As you print the data below, keep every line exactly as it is and leave the images behind.

→ Available data:
============

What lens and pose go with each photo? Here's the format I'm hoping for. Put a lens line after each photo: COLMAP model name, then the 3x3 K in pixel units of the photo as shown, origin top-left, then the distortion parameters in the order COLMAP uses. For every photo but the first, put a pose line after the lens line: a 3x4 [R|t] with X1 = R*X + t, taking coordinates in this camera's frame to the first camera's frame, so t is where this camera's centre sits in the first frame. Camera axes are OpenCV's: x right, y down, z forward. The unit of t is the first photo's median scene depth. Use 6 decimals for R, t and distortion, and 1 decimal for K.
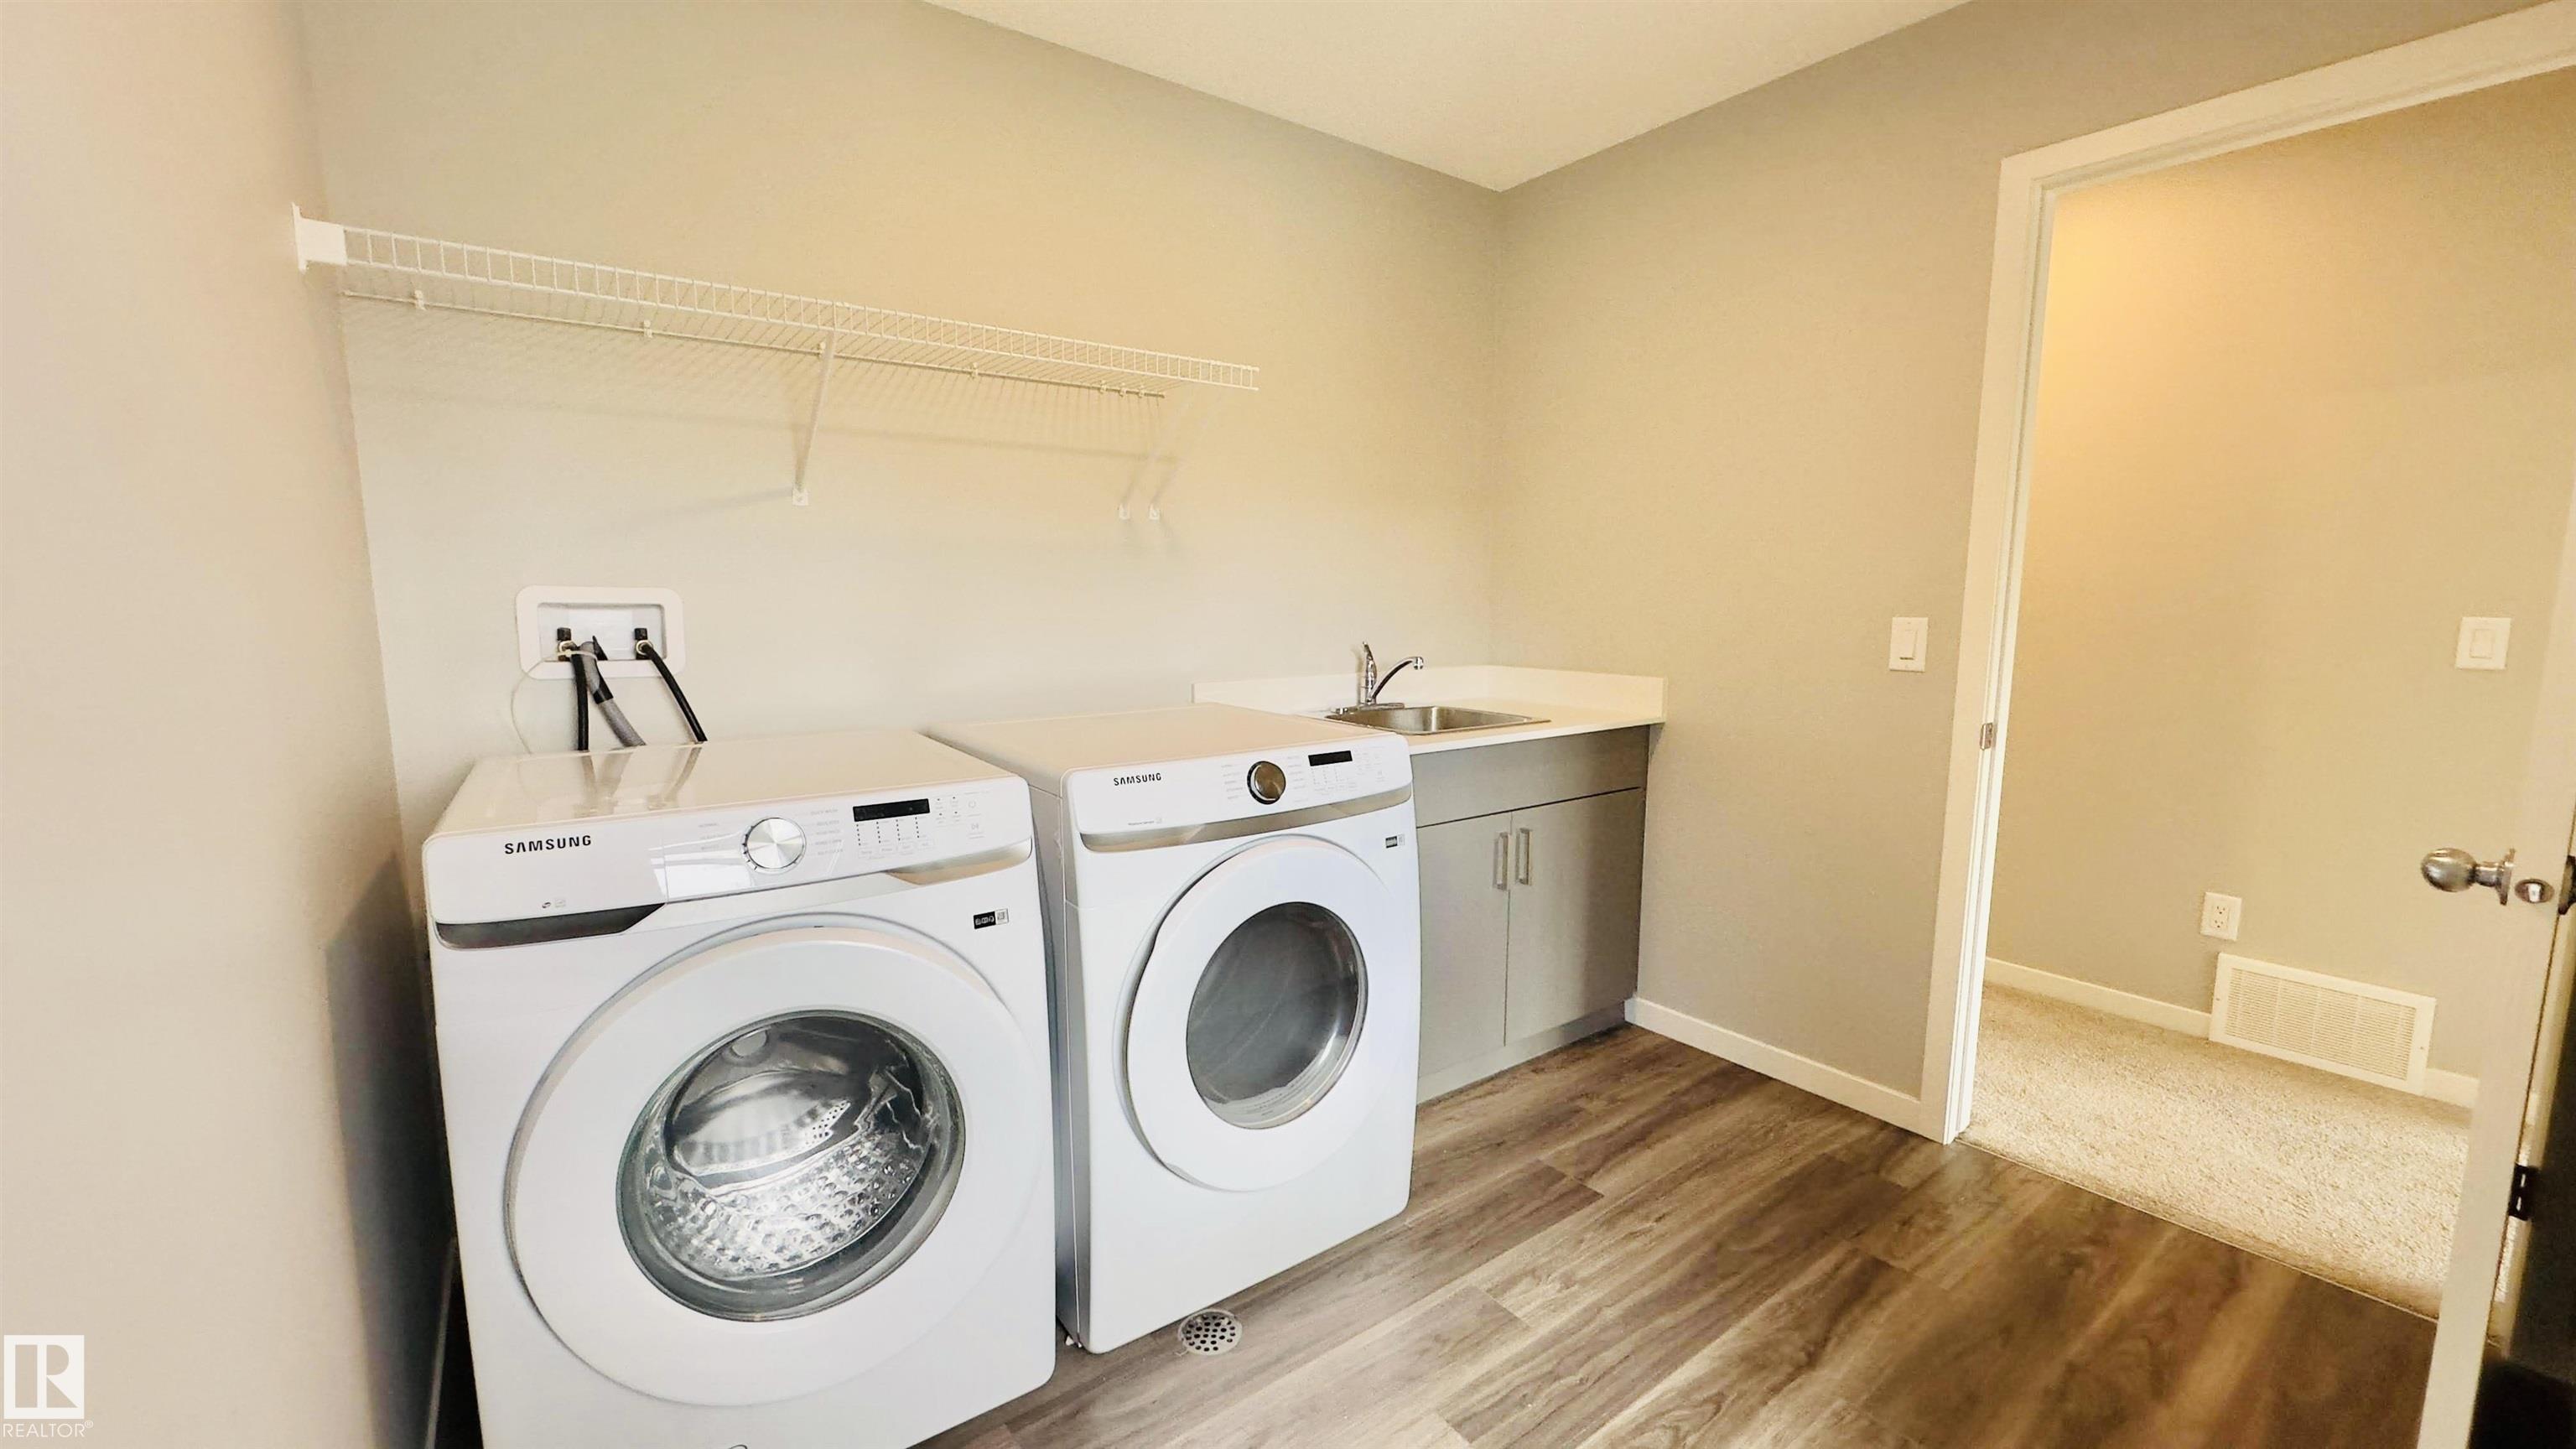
lens RADIAL K [[1027.9, 0, 1286.7], [0, 1027.9, 727.8], [0, 0, 1]] dist [0.001205, 0.000423]
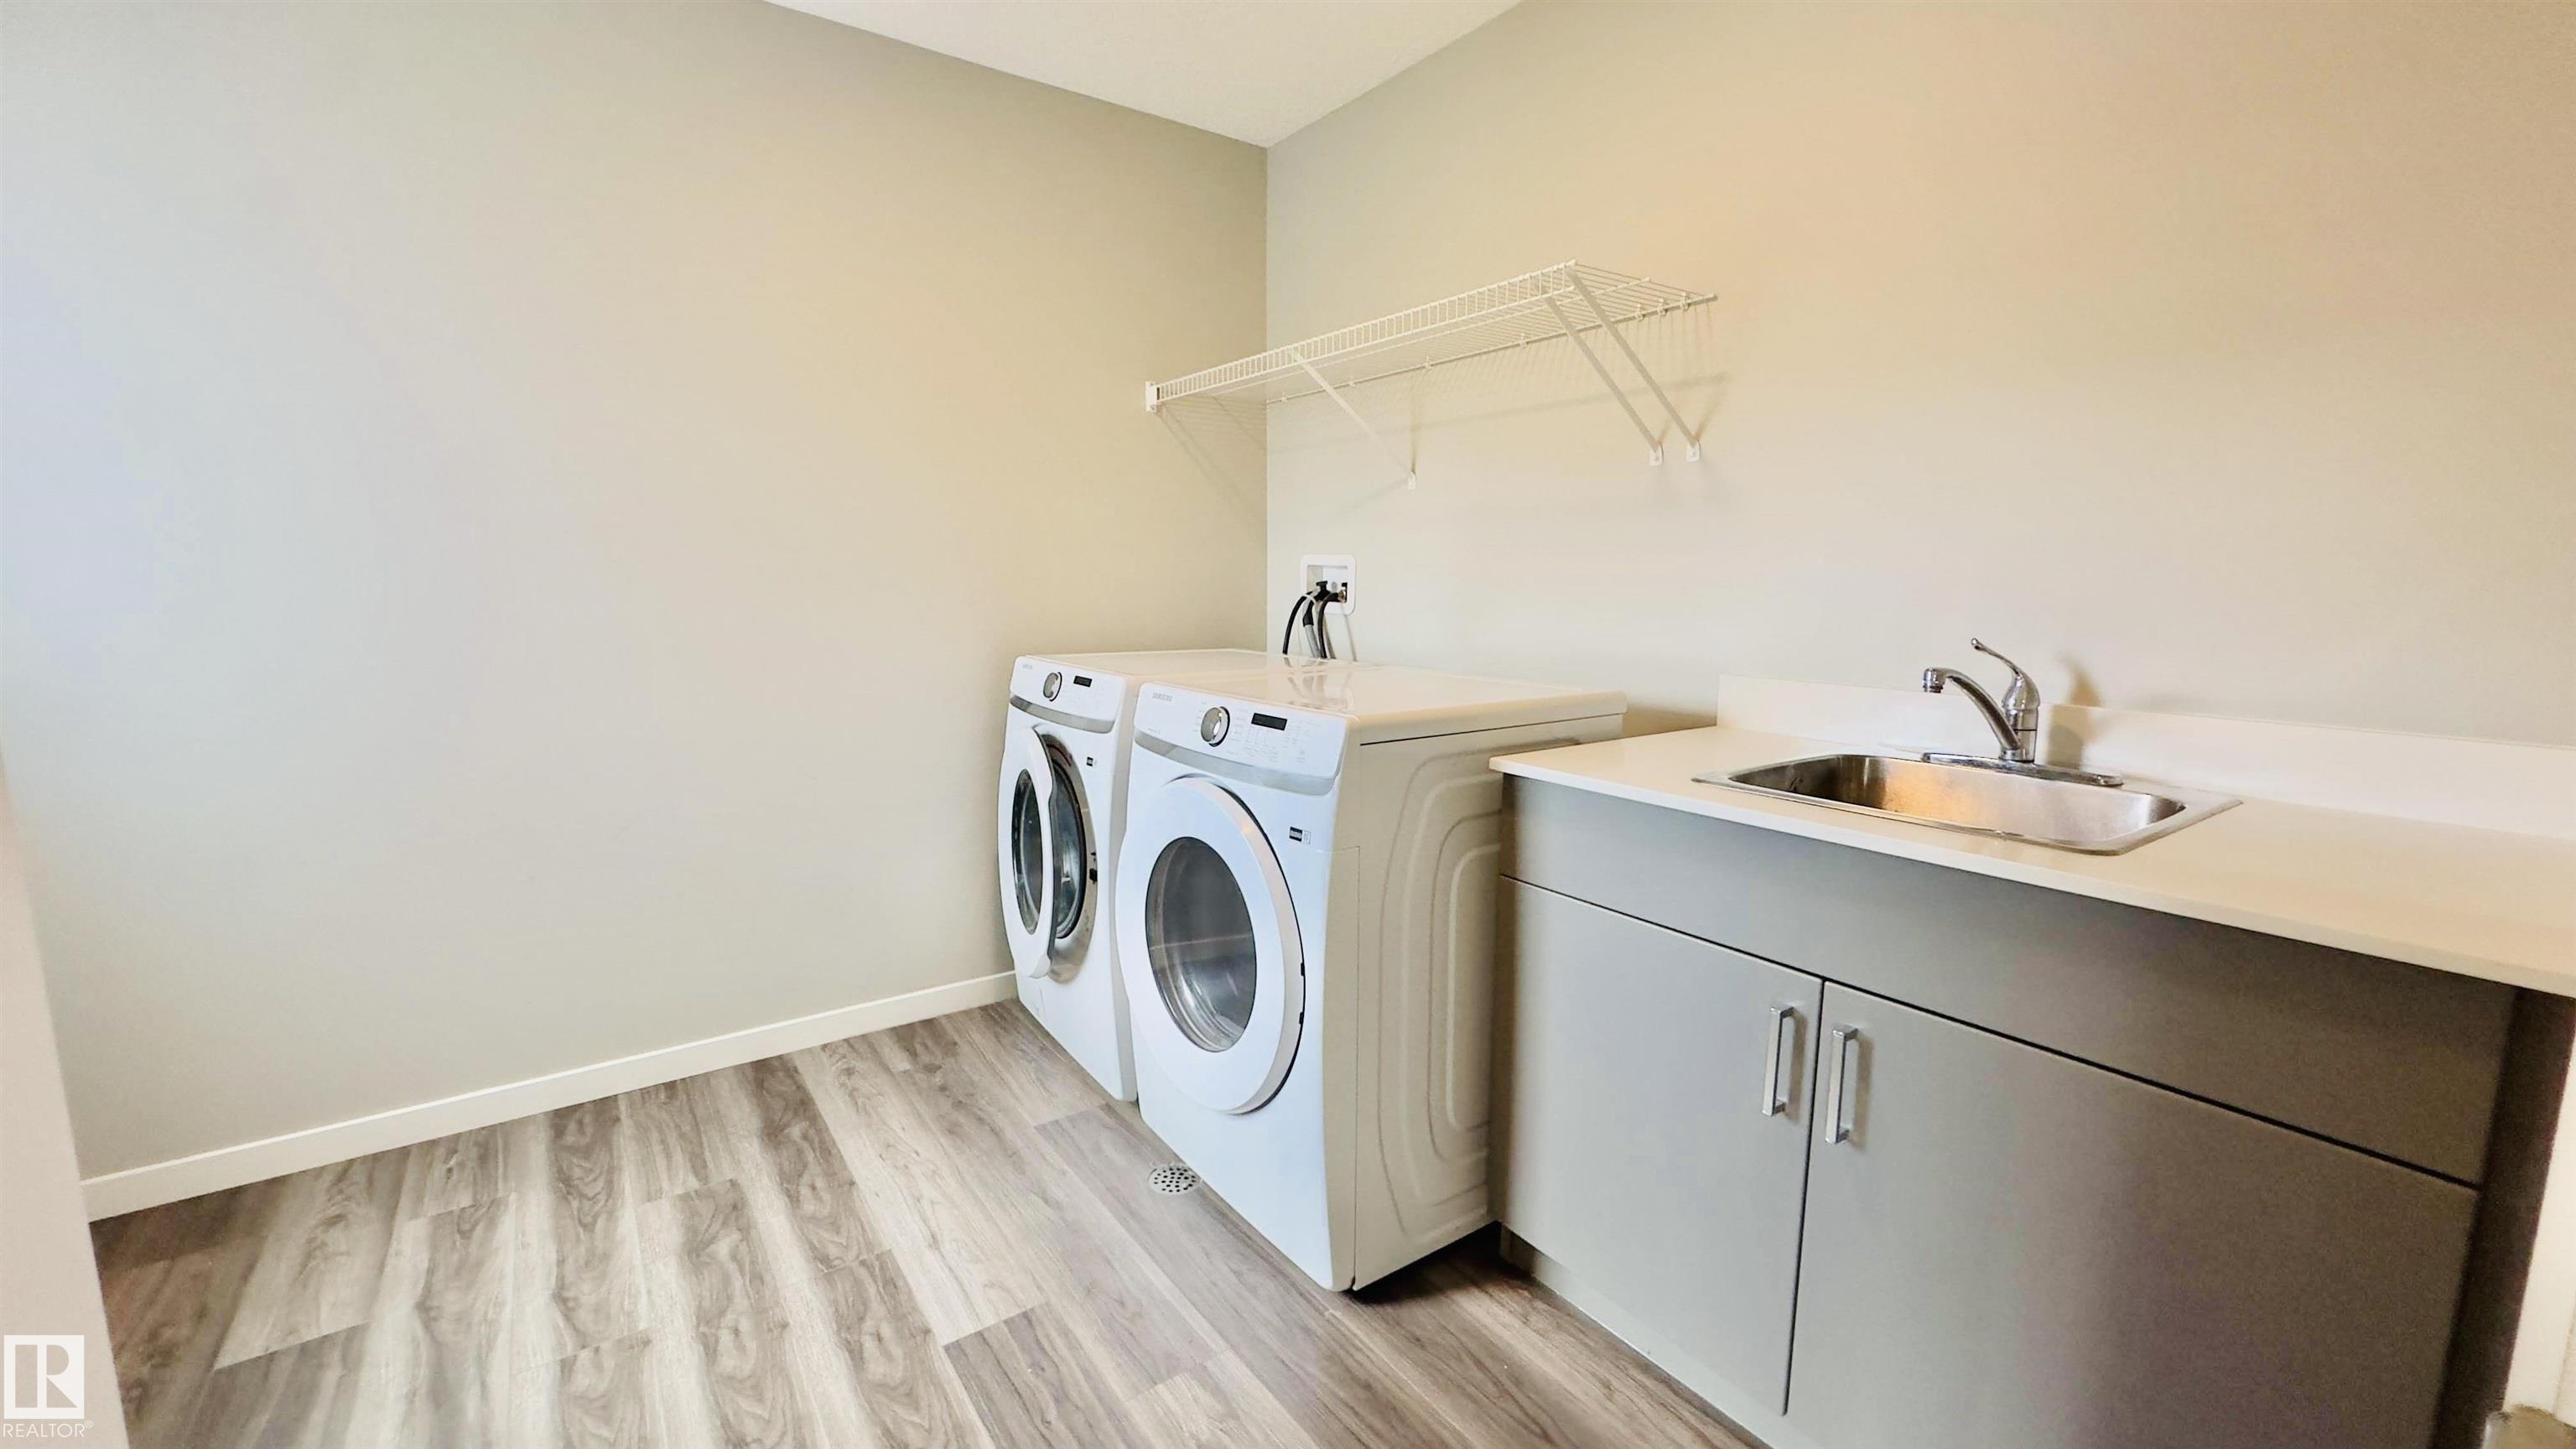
lens RADIAL K [[1027.9, 0, 1286.7], [0, 1027.9, 727.8], [0, 0, 1]] dist [0.001205, 0.000423]
pose [[-0.011872, 0.149953, -0.988622, 0.988839], [-0.139315, 0.978800, 0.150136, -0.110262], [0.990177, 0.139512, 0.009271, 1.020508]]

============

→ Solved problem:
What lens and pose go with each photo? Here's the format I'm hoping for. Put a lens line after each photo: COLMAP model name, then the 3x3 K in pixel units of the photo as shown, origin top-left, then the distortion parameters in the order COLMAP uses. For every photo but the first, put a pose line after the lens line: a 3x4 [R|t] with X1 = R*X + t, taking coordinates in this camera's frame to the first camera's frame, so t is where this camera's centre sits in the first frame. Camera axes are OpenCV's: x right, y down, z forward. The unit of t is the first photo's median scene depth. Use 6 decimals for R, t and distortion, and 1 decimal for K.
lens RADIAL K [[1027.9, 0, 1286.7], [0, 1027.9, 727.8], [0, 0, 1]] dist [0.001205, 0.000423]
lens RADIAL K [[1027.9, 0, 1286.7], [0, 1027.9, 727.8], [0, 0, 1]] dist [0.001205, 0.000423]
pose [[-0.011872, 0.149953, -0.988622, 0.988839], [-0.139315, 0.978800, 0.150136, -0.110262], [0.990177, 0.139512, 0.009271, 1.020508]]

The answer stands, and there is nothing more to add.